When Dalpe brought the matter up under the “unanticipated” portion of the selectmen’s meeting, Frawley responded, saying, “I am not going to discuss it tonight. I am not prepared to discuss it at length.”
Frawley had asked the agenda item be postponed due to the absence of selectmen Stephen McKinnon, saying he wanted a full board present when discussing policy.
“It was a 100 percent legal meeting,” said Frawley.
“I had some items I wanted to discuss with some people,” said Frawley, adding that no votes were taken, no policy set. “There was no violation of any sort,” said Frawley who noted that he invited people who had insight to issues regarding security and safety at the Oliver House.
Frawley said the meeting lasted between 20 minutes to a half hour and included a discussion on adding two agenda items, the first on whether a town employee should be present during the ghost tours for liability reasons and whether volunteers fill out a Cori form for background checks because they act as “agents of the town.” Both items appeared on the agenda under item 9 “Oliver Estate Business.”
“This sounds like a deliberation” said Selectman John Knowlton in regards to the two items discussed at the meeting, having a town employee present for the ghost tours and a Cori check on Oliver Estate Volunteers.
Former selectmen chairman Diane Stewart said she found the discussion “very dramatic” and said it is not unusual for the chairman of the selectmen to call informal meetings.
Dalpe said “it was a disrespectful situation.
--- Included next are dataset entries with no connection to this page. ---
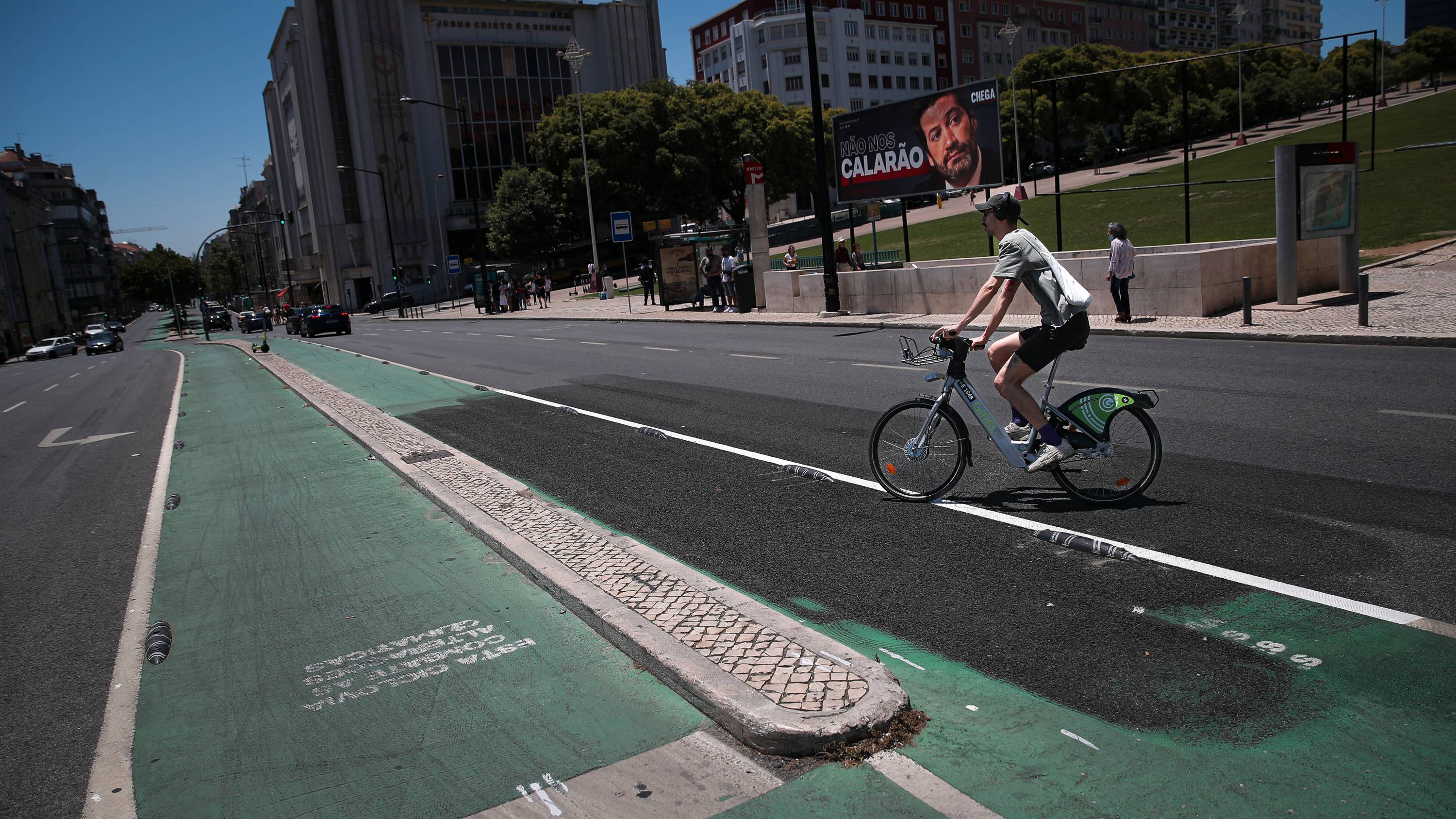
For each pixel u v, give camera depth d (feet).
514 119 268.41
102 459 37.60
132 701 13.71
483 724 11.91
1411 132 176.86
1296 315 47.24
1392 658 11.69
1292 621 12.98
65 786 11.38
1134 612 13.70
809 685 11.47
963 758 10.17
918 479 20.38
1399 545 15.48
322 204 262.47
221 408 51.24
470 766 10.91
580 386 45.88
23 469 37.24
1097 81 252.01
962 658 12.69
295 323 173.17
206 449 36.91
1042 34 424.87
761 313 85.25
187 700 13.57
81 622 17.66
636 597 15.03
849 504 20.71
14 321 251.60
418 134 257.14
I want to bring it up so it would be out in the open.”
Knowlton took issue with Frawley’s request to postpone the Oliver Estate discussion because of McKinnon’s absence.
Knowlton urged discussion, saying, “Apparently a lot of people have come here tonight and have an opinion,” in reference to those in attendance to the nearly full selectmen’s meeting.
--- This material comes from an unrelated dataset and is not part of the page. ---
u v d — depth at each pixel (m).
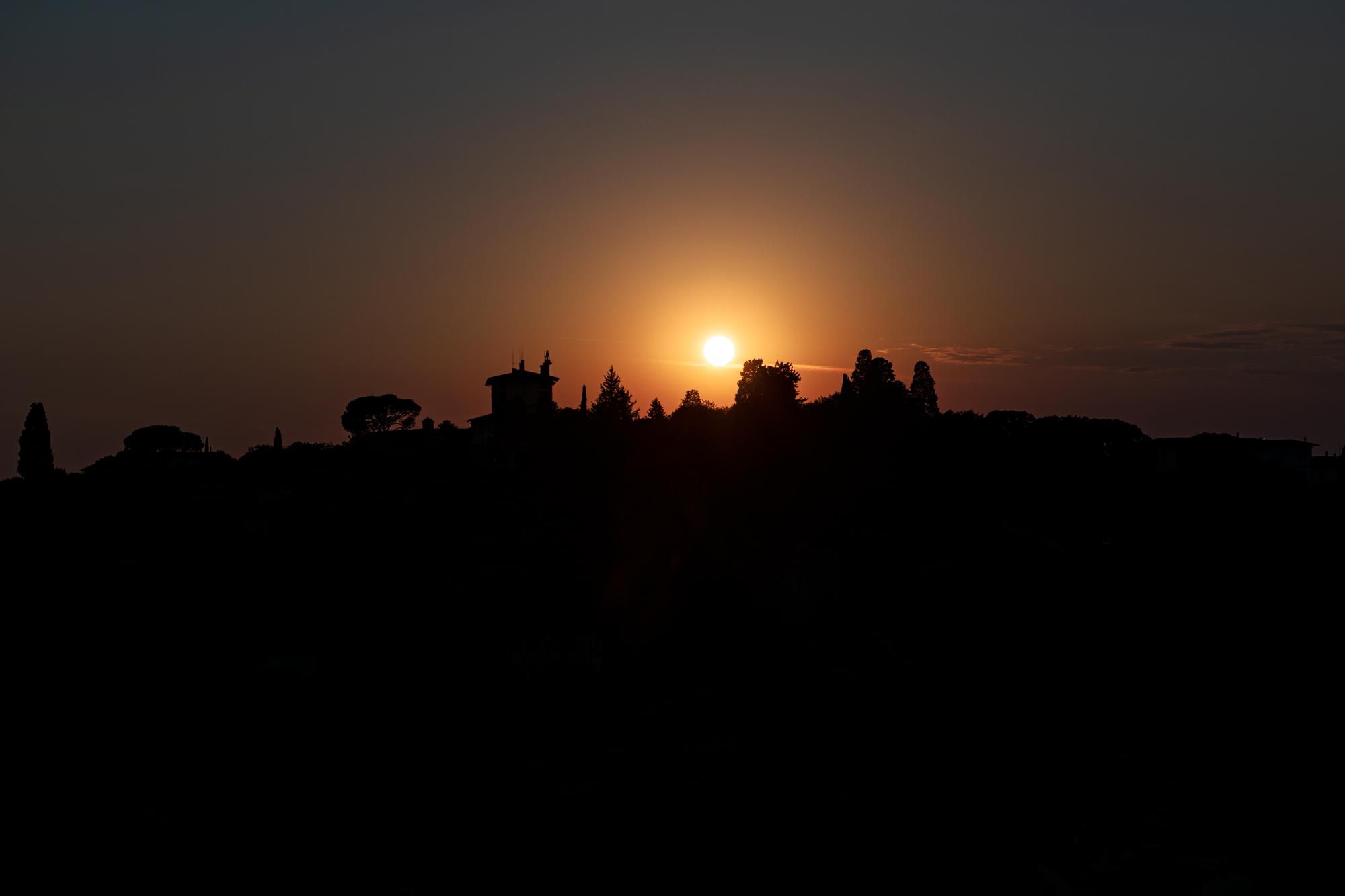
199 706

Frawley said he would take statements from those in attendance but the matter would be placed on the agenda of the June 12 selectmen’s meeting.
Former selectmen Neil Rosenthal said that “any deliberation is an illegal meeting.” He added that “sometimes the best way to go with this is a compromise” and added that it was “reasonable to have a custodian there.” Rosenthal suggested the town help raise the money to offset the cost.
Stephen DelSignore, chairman of the non-profit group the Oliver Estate Historical Society, said volunteers at the Oliver Estate should not be singled out by being required to fill out Cori Forms. If it is a policy of the board, DelSignore said, then “it should be for every town volunteer.”
Ghost Tour volunteer Christy Parrish said the volunteers “are willing to step forth and do whatever it is the town feels is necessary,” adding that the “true goal” of the revenue from the ghost tours “is to restore the Oliver Estate.”
“Please don’t take that revenue away,” said Parrish.
“The tours brought in about $12,000 last year and are projected to bring in around $17,000 this year. Every dime of that money goes directly back into the house to maintain, restore and improve the property,” Dalpe told the Enterprise in a May 23 email.
“The issue that concerns me the most is the proposal to pay a town employee to open and close at every tour which I have been told would be $150 per 4 hour tour. Some tour evenings run longer and would be an additional $31 per hour. At this rate we would be paying the maintenance person 42 percent of the proceeds,” Dalpe told the Enterprise.
The Peter Oliver Jr. House, 455 Plymouth Street, was built in 1769 by Judge Peter Oliver for his son. The family were loyalists and escaped to Canada and settled in England during the early days of the American Revolution. Town Meeting voted funds to purchase the historic property in April 2015.